Manufacturing Industry Fills Up Crane-Served Buildings

Manufacturing has returned to prominence in the U.S., and with it came increased demand for all sorts of industrial facilities.

Commercial real estate services firm Transwestern recently released a study that claims crane-served industrial buildings are at 10 percent vacancy or less as the economy has picked up and the automotive industry is seeing record vehicle sales. These buildings feature massive overhead bridge cranes to maneuver heavy materials or large, unwieldy products. In most of the country, the buildings are used by the steel industry, serving automotive manufacturers and suppliers.

Empty crane-served buildings are becoming scarce as manufacturing activity surges, especially in states that serve as homes to the auto industry, including Michigan, Missouri, South Carolina, Georgia, Tennessee, Alabama, Mississippi and Kentucky, according to Steve Kozarits, senior vice president with Transwestern. Car makers sold a record 17.39 million vehicles across the country in 2015, surpassing the last high-water mark set in 2000, and this year is expected to see even higher sales.

“The industry is just selling boatloads of cars, and all the suppliers are busy expanding, gobbling up a lot of the existing crane buildings,” he says.

Oil state outlier

However, it’s a different story in Houston, where crane-served properties are used primarily by suppliers to the oil companies. There’s no doubt that while most major markets are enjoying a resurgence of activity across all property sectors, Houston, the nation’s oil capital, is the exception. As price per barrel of oil hovers at around $40, multiple industries in Houston have reported losses, leading to an impact on commercial real estate properties, including increasing vacancy in the city’s office market.

Robert Clay, president of Houston-based Clay Development & Construction Inc., says his firm was building millions of square feet of crane-served buildings per year during the recession, when oil prices were at more than $100 per barrel. The demand for the property type has since slowed down, he notes.

“We’re close to 100 percent occupied in our portfolio, but we’re starting to see vacancies, something we haven’t really seen before in crane-served,” he says. “We may be seeing a minor glut of the product.”

Investors tend to shun these buildings because of their highly specialized nature, both Clay and Kozarits say.
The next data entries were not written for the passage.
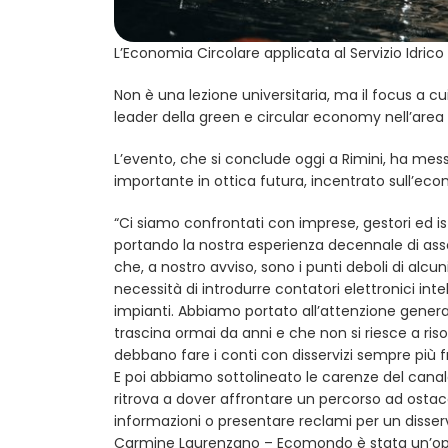
L’Economia Circolare applicata al Servizio Idrico
Non è una lezione universitaria, ma il focus a cu
leader della green e circular economy nell’are
L’evento, che si conclude oggi a Rimini, ha mess
importante in ottica futura, incentrato sull’eco
“Ci siamo confrontati con imprese, gestori ed is
portando la nostra esperienza decennale di associ
che, a nostro avviso, sono i punti deboli di alcuni s
necessità di introdurre contatori elettronici intel
impianti. Abbiamo portato all’attenzione genera
trascina ormai da anni e che non si riesce a riso
debbano fare i conti con disservizi sempre più 
E poi abbiamo sottolineato le carenze del canal
ritrova a dover affrontare un percorso ad osta
informazioni o presentare reclami per un disserv
Carmine Laurenzano – Ecomondo è stata un’oppor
Most are strictly build-to-suit, and would be difficult to sell for light manufacturing uses, though Clay says there’s enough demand by firms that make pipelines and associated parts, such as large valves, to ensure that the buildings transact fairly easily in Houston. New development of the buildings might pick up due to high demand nationwide, according to Kozarits, though they are typically expensive, at about $100 to $120 per sq. ft.—almost double the cost of a traditional industrial facility.

“Add in the cost of the cranes themselves, and the need for heavier support for the floors, there are just all sorts of requirements that add to the cost,” Kozarits says. “However, there’s just not much supply of these buildings left, there’s not a lot of options right now. The lack of inventory is likely to force significant new construction in the near future.”